Chasing hot spots – the data science behind predicting demand in shared mobility

November 11th, 2019 | by Shawn Higbee, Senior Product Manager, Data Science | Posted in: Insight on Things

Modern demand optimization for fleets

Among the challenges that new shared mobility operators face, whether in the ridesharing or carsharing space, is knowing when and where demand will be and how to optimize inventory accordingly.

This challenge of staying one step ahead of demand has been around for decades and is classically known in economics as “the newspaper problem”. It dates back to when people in the business of selling newspapers had to decide how many copies to print based on what they thought demand might be the next day. If we look at the unit economics of the problem, the cost to print was usually much less than the gross revenue generated per paper, so it made sense to print a few extra papers on the guess that they might sell, as the upside of one extra sale was usually more valuable than the downside of wasted paper. For decades, the economic optimization of this problem reduced to how many extra unsold paper vendors were ready to risk each day, knowing they would be worth nothing come tomorrow.

Modern demand optimization for a fleet shares this classic demand prediction concept, although ride and carsharing don’t devalue in the same way. Cars in a shared mobility fleet generally take months or years to build, finance, market, deliver, launch a digital platform, and get on the road. Cars don’t suffer from precipitous drops in value like yesterday’s newspapers, rather they risk the slow and costly fate of low utilization if they are not positioned in the right place at the right time. Particularly in the carsharing space, these expensive machines need to earn their keep for their fleet owners and beat the alternative rate of return for their investor’s capital. Modern operators simply can’t afford the newsprint strategy to “have a few extra cars sitting around for when demand happens”.

To solve this demand challenge in the shared mobility space, Ridecell uses a proprietary modeling workflow that fits a custom spatio-temporal model to the geography and the user base of each of our customers’ markets. What works in one country, with one set of user behaviors, traffic patterns and laws doesn’t necessarily work to predict demand elsewhere. The model needs to be fit to local conditions to capture the spatial and temporal structure of the demand in that market.
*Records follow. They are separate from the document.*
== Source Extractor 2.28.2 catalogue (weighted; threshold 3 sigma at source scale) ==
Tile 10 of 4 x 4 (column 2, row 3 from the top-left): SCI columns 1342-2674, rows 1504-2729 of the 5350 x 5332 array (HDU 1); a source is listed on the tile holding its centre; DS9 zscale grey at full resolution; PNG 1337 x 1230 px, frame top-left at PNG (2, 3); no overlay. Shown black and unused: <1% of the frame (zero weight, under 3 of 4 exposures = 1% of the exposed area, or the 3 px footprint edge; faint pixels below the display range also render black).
To represent demand in a given market, we start by thinking about the urban landscape from a data science perspective, and how to best fit a spatio-temporal model. The structure of the data involved spans from: streets and freeways that are fixed and discrete, the demand they carry is continuous spatially but strongly localized with “hot” and “cold” spots, as well as time-varying with hourly, daily, weekly and seasonal components. For example, one of our carsharing customers might have reserved parking at a shopping mall that has a lot of foot traffic; or alternately a parking stall near a subway station that commuters want to access. It would make sense that the subway station would see a lot of demand at commute hours, while the time structure of demand at the shopping mall would be quite different. Additionally, if one looks at the spatial structure in these two demand examples, it might show nearly zero user demand just a few hundred meters away from a hot spot, possibly within the same parking lot. So creating a modeling schema that can incorporate this spatial structure on a time scale and spatial scale that is useful for operational decision-making is critical.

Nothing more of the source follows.